## What is required
Rewrite the rows with every "Frequency" replaced by "Count", leaving everything else unchanged.

## Dataset records

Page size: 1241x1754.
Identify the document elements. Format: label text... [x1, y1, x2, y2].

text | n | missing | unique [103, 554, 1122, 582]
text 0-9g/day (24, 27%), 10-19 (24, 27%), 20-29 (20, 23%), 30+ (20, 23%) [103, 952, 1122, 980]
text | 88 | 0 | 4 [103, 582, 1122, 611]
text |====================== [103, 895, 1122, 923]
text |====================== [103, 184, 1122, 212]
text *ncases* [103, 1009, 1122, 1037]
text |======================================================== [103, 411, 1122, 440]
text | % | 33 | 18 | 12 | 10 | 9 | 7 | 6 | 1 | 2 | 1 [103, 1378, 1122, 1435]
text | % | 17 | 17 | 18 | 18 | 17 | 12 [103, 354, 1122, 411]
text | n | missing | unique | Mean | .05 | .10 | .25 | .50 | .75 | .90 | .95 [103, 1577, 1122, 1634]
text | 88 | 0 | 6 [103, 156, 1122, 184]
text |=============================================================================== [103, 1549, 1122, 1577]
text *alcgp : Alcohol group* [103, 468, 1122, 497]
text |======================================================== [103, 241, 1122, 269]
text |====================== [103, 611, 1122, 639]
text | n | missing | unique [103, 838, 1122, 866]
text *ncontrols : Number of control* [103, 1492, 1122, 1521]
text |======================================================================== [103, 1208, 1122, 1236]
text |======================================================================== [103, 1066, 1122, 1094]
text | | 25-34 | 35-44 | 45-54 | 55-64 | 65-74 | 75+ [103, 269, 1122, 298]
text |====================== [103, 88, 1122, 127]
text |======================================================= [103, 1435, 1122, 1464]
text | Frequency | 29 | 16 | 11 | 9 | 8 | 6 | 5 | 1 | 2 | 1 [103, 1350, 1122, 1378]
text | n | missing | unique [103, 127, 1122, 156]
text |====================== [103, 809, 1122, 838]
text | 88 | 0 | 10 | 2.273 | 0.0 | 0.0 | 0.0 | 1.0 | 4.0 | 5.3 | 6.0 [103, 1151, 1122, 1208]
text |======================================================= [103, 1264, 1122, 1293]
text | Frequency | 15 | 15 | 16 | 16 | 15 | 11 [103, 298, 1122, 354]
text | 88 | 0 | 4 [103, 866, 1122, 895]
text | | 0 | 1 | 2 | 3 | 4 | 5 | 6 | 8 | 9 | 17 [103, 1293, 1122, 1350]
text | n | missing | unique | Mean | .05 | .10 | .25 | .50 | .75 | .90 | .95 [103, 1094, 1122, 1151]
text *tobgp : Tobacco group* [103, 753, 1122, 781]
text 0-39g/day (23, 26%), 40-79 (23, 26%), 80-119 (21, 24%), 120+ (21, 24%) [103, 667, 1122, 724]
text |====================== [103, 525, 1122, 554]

## Reply
Page size: 1241x1754.
Identify the document elements. Format: label text... [x1, y1, x2, y2].

text | n | missing | unique [103, 554, 1122, 582]
text 0-9g/day (24, 27%), 10-19 (24, 27%), 20-29 (20, 23%), 30+ (20, 23%) [103, 952, 1122, 980]
text | 88 | 0 | 4 [103, 582, 1122, 611]
text |====================== [103, 895, 1122, 923]
text |====================== [103, 184, 1122, 212]
text *ncases* [103, 1009, 1122, 1037]
text |======================================================== [103, 411, 1122, 440]
text | % | 33 | 18 | 12 | 10 | 9 | 7 | 6 | 1 | 2 | 1 [103, 1378, 1122, 1435]
text | % | 17 | 17 | 18 | 18 | 17 | 12 [103, 354, 1122, 411]
text | n | missing | unique | Mean | .05 | .10 | .25 | .50 | .75 | .90 | .95 [103, 1577, 1122, 1634]
text | 88 | 0 | 6 [103, 156, 1122, 184]
text |=============================================================================== [103, 1549, 1122, 1577]
text *alcgp : Alcohol group* [103, 468, 1122, 497]
text |======================================================== [103, 241, 1122, 269]
text |====================== [103, 611, 1122, 639]
text | n | missing | unique [103, 838, 1122, 866]
text *ncontrols : Number of control* [103, 1492, 1122, 1521]
text |======================================================================== [103, 1208, 1122, 1236]
text |======================================================================== [103, 1066, 1122, 1094]
text | | 25-34 | 35-44 | 45-54 | 55-64 | 65-74 | 75+ [103, 269, 1122, 298]
text |====================== [103, 88, 1122, 127]
text |======================================================= [103, 1435, 1122, 1464]
text | Count | 29 | 16 | 11 | 9 | 8 | 6 | 5 | 1 | 2 | 1 [103, 1350, 1122, 1378]
text | n | missing | unique [103, 127, 1122, 156]
text |====================== [103, 809, 1122, 838]
text | 88 | 0 | 10 | 2.273 | 0.0 | 0.0 | 0.0 | 1.0 | 4.0 | 5.3 | 6.0 [103, 1151, 1122, 1208]
text |======================================================= [103, 1264, 1122, 1293]
text | Count | 15 | 15 | 16 | 16 | 15 | 11 [103, 298, 1122, 354]
text | 88 | 0 | 4 [103, 866, 1122, 895]
text | | 0 | 1 | 2 | 3 | 4 | 5 | 6 | 8 | 9 | 17 [103, 1293, 1122, 1350]
text | n | missing | unique | Mean | .05 | .10 | .25 | .50 | .75 | .90 | .95 [103, 1094, 1122, 1151]
text *tobgp : Tobacco group* [103, 753, 1122, 781]
text 0-39g/day (23, 26%), 40-79 (23, 26%), 80-119 (21, 24%), 120+ (21, 24%) [103, 667, 1122, 724]
text |====================== [103, 525, 1122, 554]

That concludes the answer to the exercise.